**Written task**
The records below are to be copied exactly, with their pictures left out.
━━━ Supplied material
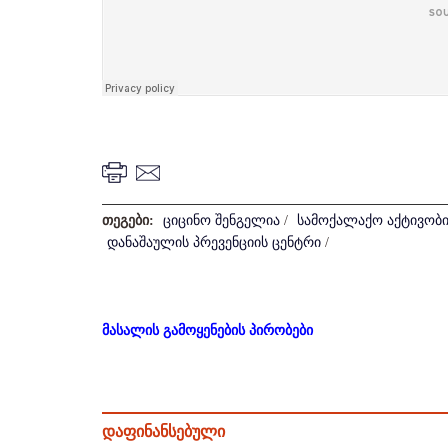
თეგები:
ციცინო შენგელია
/
სამოქალაქო აქტივობი
დანაშაულის პრევენციის ცენტრი
/
მასალის გამოყენების პირობები
დაფინანსებული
━━━━━━
**Task result**
თეგები:
ციცინო შენგელია
/
სამოქალაქო აქტივობი
დანაშაულის პრევენციის ცენტრი
/
მასალის გამოყენების პირობები
დაფინანსებული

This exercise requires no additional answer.